═════ Ausgewählter Abschnitt ═════

Die Zeitkomplexität ist eine der wichtigsten Metriken der allgemeineren Computational Complexity, zu Deutsch einfach „Komplexität“, von Algorithmen. Eine weitere populäre Metrik in diesem Kontext ist die Platzkomplexität (Space Complexity), auf die ich in einem Absatz weiter unten auch eingehen werde.

Fälle von Zeitkomplexität

Der Zeitbedarf eines Algorithmus hängt nicht alleine von der Größe der Eingabedaten ab. Ich möchte dies am Beispiel des bekannten Sortieralgorithmus Bubble Sort veranschaulichen. Dieser Algorithmus vergleicht nebeneinanderliegende Elemente eines Arrays und vertauscht diese wenn nötig, bis das Array sortiert ist. Der folgende Abschnitt zeigt, wie das Array [ 4, 2, 5, 1, 3 ] mit Bubble Sort in sechs Schritten aufsteigend sortiert wird:

[ 4, 2, 5, 1, 3 ]
[ 2, 4, 5, 1, 3 ] # 4, 2 -> 2, 4
[ 2, 4, 1, 5, 3 ] # 5, 1 -> 1, 5
[ 2, 4, 1, 3, 5 ] # 5, 3 -> 3, 5
[ 2, 1, 4, 3, 5 ] # 4, 1 -> 1, 4
[ 2, 1, 3, 4, 5 ] # 4, 3 -> 3, 4
[ 1, 2, 3, 4, 5 ] # 2, 1 -> 1, 2

Beim zeitlichen Aufwand zur Sortierung spricht man hier von einem durchschnittlichen Fall (average case). Es waren sechs Schritte notwendig, um das Array in eine sortierte Form zu bringen. Das Array hätte aber auch in einer Form vorliegen können, in der mehr oder weniger Schritte notwendig gewesen wären. Liegt das Array bereits in der Form [ 1, 2, 3, 4, 5 ] vor, so sind keine Operationen notwendig, man spricht hier vom besten Fall (best case). Im Fall von Bubble Sort liegt der schlechteste Fall (worst case) vor, wenn ein aufsteigend zu sortierendes Array absteigend sortiert vorliegt oder umgekehrt. Bei einem Array mit fünf Elemente sind dafür zehn Schritte erforderlich, wie der folgende Abschnitt kompakt veranschaulicht:

54321
45321
43521
43251
43215
34215
32415
32145
23145
21345
12345

O-Notation

Die O-Notation, im Englischen big O notation, auch als Landau-Notation geläufig, wird bei der Analyse von Algorithmen verwendet, um ihre Zeit- und Platzkomplexität als Funktion zu beschreiben. Die Bezeichnungen gehen auf die deutschen Zahlentheoretiker Paul Bachmann und Edmund Landau zurück. Das große O steht dabei für Ordnung und wurde von Bachmann erstmals 1894 beschrieben. Die O-Notation verwende ich in den folgenden Abschnitte, um mehrere Beispiele für Zeitkomplexität zu geben.

═════

> [Aufgabenstellung]:
Zitiere aus dem Abschnitt über Zeitkomplexität den Teil, der mit „Die O-Notation, im“ beginnt und bis einschließlich „Zeitkomplexität zu geben.“ reicht.

═════ Datenauszug ═════

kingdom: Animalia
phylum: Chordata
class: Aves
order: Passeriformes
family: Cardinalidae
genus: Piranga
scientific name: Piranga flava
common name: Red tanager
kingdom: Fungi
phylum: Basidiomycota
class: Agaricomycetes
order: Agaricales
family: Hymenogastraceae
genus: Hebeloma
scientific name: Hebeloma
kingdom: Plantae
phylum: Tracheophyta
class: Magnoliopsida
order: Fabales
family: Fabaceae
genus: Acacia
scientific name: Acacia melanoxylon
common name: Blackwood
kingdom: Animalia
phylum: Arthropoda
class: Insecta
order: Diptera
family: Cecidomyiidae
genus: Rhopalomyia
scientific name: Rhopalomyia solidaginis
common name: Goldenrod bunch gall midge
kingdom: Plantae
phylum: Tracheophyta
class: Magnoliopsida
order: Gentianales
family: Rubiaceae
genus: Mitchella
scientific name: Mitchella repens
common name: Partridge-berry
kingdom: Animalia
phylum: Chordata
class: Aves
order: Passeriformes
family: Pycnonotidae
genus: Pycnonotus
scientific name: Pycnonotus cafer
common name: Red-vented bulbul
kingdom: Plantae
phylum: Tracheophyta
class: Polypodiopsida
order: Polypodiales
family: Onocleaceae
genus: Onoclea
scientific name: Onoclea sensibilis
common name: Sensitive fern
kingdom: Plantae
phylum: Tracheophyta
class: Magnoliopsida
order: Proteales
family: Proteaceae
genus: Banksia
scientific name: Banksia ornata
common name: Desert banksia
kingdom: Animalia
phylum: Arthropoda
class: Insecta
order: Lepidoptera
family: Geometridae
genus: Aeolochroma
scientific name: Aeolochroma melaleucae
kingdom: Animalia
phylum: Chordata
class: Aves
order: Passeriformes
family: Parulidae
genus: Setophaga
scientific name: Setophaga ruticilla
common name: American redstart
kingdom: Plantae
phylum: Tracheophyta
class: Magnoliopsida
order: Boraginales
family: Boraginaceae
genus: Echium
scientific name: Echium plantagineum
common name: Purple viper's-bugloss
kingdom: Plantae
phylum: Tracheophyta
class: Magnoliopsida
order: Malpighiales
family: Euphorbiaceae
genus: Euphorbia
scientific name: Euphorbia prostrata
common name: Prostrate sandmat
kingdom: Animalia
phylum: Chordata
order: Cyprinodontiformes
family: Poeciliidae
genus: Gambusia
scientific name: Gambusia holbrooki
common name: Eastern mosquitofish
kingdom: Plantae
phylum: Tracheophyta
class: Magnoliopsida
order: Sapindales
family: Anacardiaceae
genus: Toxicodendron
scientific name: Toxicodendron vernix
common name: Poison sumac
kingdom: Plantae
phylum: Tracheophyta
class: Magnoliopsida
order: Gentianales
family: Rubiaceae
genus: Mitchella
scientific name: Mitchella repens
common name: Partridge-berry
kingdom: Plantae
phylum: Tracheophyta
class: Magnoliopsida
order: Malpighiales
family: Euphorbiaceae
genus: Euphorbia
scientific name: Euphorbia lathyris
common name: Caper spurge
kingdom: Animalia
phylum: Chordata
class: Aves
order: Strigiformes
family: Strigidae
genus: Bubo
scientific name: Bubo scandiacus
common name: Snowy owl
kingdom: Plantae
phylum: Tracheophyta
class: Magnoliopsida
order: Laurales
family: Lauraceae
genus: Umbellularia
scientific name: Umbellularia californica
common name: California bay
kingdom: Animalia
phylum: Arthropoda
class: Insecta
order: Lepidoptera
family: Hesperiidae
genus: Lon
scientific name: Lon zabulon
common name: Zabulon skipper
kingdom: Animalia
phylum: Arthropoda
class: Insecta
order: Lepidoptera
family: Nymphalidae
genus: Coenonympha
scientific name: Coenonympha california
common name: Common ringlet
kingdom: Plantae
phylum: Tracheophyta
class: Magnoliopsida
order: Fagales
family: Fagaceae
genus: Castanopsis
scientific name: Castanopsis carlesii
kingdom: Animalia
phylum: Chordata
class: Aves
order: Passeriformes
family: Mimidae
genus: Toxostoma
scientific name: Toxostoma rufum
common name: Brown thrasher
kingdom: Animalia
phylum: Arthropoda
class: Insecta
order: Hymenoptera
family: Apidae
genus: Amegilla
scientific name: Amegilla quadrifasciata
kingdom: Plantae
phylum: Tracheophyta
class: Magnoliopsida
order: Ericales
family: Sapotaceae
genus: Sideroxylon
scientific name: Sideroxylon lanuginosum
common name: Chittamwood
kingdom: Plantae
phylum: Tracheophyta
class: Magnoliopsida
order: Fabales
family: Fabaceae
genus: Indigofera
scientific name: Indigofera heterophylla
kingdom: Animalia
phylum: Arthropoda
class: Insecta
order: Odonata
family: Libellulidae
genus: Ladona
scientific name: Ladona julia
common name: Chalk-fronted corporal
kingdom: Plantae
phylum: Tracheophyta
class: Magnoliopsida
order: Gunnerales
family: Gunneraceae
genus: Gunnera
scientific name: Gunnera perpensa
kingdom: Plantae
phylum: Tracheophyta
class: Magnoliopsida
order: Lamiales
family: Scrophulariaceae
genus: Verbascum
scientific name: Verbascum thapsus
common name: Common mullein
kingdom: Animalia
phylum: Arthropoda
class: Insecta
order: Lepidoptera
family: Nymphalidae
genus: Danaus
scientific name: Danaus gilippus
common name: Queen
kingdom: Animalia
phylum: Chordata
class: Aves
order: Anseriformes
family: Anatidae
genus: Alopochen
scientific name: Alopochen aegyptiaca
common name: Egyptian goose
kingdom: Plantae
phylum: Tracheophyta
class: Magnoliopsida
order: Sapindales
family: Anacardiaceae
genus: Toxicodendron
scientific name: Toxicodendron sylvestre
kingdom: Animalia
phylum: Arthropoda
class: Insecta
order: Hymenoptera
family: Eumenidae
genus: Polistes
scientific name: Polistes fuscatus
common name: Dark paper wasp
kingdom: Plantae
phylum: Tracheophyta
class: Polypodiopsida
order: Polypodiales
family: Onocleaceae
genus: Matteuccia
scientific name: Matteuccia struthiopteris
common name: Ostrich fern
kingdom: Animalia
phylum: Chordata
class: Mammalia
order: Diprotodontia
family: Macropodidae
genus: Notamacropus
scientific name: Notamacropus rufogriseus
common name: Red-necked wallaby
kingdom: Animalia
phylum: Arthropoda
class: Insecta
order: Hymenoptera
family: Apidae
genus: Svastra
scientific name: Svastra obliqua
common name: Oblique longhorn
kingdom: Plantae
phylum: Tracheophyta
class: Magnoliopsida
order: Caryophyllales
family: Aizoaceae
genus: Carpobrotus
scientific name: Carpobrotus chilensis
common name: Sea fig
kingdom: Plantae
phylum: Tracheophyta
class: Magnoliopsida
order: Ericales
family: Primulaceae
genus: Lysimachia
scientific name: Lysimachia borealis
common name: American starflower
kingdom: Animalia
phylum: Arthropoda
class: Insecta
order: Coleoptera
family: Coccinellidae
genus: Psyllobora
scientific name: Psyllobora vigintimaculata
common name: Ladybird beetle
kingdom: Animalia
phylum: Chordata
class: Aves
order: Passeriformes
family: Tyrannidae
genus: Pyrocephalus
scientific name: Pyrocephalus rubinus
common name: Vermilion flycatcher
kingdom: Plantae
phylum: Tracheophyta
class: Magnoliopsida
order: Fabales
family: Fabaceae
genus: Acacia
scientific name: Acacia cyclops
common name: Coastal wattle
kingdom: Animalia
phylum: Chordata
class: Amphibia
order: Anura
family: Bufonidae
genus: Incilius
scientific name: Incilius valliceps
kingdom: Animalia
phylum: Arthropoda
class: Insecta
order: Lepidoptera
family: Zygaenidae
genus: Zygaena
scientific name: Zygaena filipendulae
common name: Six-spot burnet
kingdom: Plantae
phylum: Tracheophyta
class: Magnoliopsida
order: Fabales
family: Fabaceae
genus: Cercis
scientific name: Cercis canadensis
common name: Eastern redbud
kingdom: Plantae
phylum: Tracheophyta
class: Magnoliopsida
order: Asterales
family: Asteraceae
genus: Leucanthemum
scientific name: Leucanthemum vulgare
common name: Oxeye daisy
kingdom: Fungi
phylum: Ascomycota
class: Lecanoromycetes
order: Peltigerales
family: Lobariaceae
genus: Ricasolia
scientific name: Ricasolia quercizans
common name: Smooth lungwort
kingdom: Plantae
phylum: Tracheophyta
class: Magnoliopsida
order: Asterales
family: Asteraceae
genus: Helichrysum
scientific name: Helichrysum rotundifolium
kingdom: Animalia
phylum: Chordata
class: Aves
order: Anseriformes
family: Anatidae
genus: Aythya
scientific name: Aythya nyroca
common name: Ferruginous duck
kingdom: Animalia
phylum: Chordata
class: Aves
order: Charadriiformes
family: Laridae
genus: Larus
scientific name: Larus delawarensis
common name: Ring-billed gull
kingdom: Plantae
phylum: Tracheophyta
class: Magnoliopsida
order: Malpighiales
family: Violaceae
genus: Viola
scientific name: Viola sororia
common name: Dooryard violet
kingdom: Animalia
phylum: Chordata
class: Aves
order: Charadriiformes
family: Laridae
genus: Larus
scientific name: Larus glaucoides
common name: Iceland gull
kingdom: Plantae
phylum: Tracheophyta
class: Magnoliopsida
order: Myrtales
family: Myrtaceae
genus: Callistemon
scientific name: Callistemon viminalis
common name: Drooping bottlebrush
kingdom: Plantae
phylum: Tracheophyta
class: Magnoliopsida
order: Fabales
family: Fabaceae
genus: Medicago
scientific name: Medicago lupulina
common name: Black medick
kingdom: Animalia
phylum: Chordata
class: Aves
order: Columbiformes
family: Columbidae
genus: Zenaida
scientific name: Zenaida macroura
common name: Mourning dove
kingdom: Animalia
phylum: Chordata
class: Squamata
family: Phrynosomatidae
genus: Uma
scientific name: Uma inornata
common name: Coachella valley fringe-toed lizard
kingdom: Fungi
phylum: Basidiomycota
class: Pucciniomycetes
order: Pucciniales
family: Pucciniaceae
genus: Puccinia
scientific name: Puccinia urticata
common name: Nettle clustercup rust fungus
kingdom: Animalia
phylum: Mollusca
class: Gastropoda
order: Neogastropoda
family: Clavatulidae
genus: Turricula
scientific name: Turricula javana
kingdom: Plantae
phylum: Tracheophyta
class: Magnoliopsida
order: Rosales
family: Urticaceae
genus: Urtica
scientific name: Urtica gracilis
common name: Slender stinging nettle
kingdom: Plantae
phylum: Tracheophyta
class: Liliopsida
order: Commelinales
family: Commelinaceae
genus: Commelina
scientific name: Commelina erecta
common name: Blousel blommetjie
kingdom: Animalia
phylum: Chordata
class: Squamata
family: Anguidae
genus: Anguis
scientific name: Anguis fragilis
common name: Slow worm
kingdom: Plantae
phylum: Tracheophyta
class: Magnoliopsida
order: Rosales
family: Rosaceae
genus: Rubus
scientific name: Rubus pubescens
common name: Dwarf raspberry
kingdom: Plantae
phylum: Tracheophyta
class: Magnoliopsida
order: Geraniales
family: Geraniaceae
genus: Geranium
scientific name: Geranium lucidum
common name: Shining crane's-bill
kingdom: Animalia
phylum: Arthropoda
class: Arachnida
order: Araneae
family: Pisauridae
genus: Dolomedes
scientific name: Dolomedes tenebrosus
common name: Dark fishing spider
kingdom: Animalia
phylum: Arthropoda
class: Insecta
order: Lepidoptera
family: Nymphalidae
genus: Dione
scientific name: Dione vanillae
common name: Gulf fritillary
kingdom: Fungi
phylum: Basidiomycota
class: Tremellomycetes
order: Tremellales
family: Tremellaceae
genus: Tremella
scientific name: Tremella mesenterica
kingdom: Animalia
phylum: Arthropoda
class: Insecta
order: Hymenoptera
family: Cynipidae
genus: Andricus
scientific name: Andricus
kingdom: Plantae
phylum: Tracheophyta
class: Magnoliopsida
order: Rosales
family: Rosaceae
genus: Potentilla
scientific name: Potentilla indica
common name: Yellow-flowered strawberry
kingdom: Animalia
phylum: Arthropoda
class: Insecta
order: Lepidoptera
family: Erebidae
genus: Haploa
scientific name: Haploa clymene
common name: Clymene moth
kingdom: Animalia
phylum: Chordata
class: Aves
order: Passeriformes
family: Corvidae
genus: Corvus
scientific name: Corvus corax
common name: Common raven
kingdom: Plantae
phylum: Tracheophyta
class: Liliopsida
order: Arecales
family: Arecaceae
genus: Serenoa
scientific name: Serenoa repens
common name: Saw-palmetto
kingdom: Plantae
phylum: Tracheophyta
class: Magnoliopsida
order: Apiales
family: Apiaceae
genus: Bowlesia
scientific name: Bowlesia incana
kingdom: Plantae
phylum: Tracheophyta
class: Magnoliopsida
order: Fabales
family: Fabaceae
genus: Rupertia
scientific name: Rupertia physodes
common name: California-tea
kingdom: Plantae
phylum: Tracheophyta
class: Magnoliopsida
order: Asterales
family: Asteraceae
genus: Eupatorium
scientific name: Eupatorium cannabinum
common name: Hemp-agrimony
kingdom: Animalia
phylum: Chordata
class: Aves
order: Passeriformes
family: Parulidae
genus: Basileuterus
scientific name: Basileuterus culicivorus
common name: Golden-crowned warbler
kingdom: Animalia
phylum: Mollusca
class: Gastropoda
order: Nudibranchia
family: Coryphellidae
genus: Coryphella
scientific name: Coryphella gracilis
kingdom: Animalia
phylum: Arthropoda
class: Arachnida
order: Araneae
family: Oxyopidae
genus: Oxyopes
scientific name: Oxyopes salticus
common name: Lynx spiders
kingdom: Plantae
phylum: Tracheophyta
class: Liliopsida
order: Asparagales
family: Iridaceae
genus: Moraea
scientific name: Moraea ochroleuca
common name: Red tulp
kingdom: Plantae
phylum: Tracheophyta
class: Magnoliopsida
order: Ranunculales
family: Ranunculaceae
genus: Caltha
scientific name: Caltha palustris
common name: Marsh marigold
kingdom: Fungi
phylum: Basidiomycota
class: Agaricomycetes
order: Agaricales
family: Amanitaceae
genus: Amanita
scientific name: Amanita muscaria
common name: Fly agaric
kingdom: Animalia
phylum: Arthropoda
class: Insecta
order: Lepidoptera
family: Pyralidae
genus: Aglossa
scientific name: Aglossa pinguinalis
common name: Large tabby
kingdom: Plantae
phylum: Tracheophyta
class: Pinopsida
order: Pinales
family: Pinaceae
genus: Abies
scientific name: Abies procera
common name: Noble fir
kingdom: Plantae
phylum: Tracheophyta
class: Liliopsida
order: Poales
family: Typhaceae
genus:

═════

> [Endergebnis]:
Die O-Notation, im Englischen big O notation, auch als Landau-Notation geläufig, wird bei der Analyse von Algorithmen verwendet, um ihre Zeit- und Platzkomplexität als Funktion zu beschreiben. Die Bezeichnungen gehen auf die deutschen Zahlentheoretiker Paul Bachmann und Edmund Landau zurück. Das große O steht dabei für Ordnung und wurde von Bachmann erstmals 1894 beschrieben. Die O-Notation verwende ich in den folgenden Abschnitte, um mehrere Beispiele für Zeitkomplexität zu geben.